Outro paradoxo surge no reconhecimento dos diplomas pelos empregadores. A UE reconhece o EFP como motor de inovação e competitividade da economia europeia. No entanto, em Portugal, os diplomados EFP não são reconhecidos pelo mercado laboral. Dados mostram que, ao contrário de outras formações, o diploma EFP raramente se traduz em vantagens salariais ou competitivas. Se o mercado não valoriza esta formação, como pode o EFP ser um verdadeiro motor de mobilidade social?
Na conferência de Bruxelas, discutiu-se também a relação entre o EFPe o Ensino Superior. Este deveria ser um caminho contínuo, mas, na prática, os alunos do EFP enfrentam uma barreira no acesso ao Ensino Superior. Os diferentes mecanismos de acesso não se têm mostrado eficazes e a perceção social é de que o ensino profissional é um caminho restritivo.

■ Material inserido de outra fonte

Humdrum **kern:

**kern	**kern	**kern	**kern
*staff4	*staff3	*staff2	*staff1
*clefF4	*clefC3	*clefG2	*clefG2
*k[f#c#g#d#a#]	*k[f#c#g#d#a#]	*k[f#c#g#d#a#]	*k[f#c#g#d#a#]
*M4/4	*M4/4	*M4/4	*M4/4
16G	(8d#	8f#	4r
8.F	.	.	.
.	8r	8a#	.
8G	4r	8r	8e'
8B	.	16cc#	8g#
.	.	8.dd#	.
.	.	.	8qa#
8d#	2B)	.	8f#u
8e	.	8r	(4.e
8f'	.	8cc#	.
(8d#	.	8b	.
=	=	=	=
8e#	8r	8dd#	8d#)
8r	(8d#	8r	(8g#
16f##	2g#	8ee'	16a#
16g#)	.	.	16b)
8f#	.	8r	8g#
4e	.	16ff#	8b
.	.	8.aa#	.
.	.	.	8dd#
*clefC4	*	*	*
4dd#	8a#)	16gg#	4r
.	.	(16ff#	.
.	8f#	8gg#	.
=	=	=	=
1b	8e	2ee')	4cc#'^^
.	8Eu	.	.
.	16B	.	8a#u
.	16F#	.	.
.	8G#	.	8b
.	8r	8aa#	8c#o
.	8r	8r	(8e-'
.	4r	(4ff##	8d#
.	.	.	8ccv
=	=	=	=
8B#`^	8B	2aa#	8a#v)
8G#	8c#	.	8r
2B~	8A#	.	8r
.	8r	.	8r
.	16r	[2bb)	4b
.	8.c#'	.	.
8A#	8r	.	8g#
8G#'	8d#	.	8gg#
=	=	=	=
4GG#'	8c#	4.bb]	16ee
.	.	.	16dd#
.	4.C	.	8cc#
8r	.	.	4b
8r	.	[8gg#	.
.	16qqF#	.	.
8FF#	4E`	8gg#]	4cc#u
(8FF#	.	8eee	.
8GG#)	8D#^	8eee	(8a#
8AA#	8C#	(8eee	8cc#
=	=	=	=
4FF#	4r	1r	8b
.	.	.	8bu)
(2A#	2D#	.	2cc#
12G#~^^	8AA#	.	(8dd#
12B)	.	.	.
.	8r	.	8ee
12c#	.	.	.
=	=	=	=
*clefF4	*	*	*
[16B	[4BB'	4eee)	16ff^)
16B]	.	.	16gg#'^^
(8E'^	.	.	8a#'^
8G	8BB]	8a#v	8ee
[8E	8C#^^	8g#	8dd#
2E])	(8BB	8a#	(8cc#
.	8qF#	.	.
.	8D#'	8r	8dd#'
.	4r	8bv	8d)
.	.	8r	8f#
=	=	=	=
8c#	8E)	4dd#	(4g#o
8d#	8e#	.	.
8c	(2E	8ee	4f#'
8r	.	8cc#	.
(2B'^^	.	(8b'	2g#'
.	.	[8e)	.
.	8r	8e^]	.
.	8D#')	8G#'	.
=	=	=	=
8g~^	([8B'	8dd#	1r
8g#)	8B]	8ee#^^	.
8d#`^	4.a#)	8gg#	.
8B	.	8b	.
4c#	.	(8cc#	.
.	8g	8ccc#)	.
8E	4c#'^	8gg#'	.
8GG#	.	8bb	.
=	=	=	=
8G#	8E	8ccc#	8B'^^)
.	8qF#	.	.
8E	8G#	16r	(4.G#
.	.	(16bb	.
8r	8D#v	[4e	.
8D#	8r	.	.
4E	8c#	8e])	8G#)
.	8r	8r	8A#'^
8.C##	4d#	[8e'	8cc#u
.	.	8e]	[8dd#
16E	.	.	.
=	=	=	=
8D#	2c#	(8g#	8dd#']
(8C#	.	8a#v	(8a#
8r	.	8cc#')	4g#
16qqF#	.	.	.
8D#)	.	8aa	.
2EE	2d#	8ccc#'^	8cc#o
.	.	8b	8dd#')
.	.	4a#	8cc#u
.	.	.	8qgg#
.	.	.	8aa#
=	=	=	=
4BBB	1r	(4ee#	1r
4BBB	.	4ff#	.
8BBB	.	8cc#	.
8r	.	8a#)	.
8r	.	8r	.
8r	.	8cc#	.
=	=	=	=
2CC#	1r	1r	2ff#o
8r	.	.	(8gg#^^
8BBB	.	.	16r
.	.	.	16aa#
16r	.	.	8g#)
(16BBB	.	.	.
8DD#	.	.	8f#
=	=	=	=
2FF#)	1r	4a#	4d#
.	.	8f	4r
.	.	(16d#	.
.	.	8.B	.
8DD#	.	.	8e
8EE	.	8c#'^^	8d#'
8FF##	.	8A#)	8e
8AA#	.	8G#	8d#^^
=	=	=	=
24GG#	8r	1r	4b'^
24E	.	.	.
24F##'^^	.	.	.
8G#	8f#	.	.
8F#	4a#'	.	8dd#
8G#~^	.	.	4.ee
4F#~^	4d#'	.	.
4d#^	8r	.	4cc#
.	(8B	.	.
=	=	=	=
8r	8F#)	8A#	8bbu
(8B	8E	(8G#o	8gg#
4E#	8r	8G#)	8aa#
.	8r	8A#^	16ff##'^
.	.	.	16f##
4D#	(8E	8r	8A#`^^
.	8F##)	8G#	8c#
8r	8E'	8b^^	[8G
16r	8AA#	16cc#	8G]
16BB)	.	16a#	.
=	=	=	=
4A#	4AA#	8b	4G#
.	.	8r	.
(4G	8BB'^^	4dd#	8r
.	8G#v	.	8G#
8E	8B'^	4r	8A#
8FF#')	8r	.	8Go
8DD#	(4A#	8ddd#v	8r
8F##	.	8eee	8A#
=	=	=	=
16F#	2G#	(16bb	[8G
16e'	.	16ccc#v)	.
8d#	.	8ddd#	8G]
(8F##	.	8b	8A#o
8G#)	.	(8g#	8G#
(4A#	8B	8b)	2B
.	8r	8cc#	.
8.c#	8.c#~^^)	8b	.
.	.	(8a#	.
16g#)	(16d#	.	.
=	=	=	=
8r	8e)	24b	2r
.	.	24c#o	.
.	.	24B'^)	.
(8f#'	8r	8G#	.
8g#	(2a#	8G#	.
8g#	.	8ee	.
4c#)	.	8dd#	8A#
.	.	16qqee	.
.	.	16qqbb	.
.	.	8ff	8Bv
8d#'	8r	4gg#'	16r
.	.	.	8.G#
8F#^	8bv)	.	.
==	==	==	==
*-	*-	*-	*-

Apesar da aposta em áreas STEM (Ciências, Tecnologia, Engenharia e Matemática), os alunos EFP enfrentam desvantagens claras no acesso ao Ensino Superior em comparação com os alunos dos cursos científico-humanísticos. A criação de sistemas de equivalência para competências adquiridas nos cursos profissionais — que permitam reduzir a duração dos cursos superiores — foi identificada como uma solução essencial para atrair mais alunos para o EFP assegurar percursos formativos diversificados e com múltiplas possibilidades futuras.
Também é paradoxal que o EFP seja promovido como uma ferramenta para inclusão social; acolhimento de migrantes, minorias e comunidades em risco de exclusão; redução do abandono escolar e promoção da mobilidade social. Mas também tem de promover a excelência para responder a mercados laborais exigentes e voláteis, como as ciências e as tecnologias. Poderá o EFP ser simultaneamente excelente e inclusivo? Dificilmente se continuar a ser visto como segunda escola.
É crucial que o EFP seja visto como uma via de qualidade, capaz de atrair alunos de diferentes perfis sociais e académicos. Sem essa diversidade, o EFP corre o risco de reproduzir e perpetuar desigualdades, em vez de resolvê-las.
Também paradoxal é o facto de os desafios serem muitos, mas existirem soluções ao alcance dos decisores políticos e dos agentes educativos. É preciso agir: a União Europeia, os governos nacionais e os responsáveis pela Educação devem trabalhar para superar estes paradoxos. E, sobretudo, é necessário ultrapassar os preconceitos que continuam a assombrar o Ensino e Formação Profissional em Portugal. Só assim o EFP será verdadeiramente o motor de inclusão e inovação que a Europa necessita.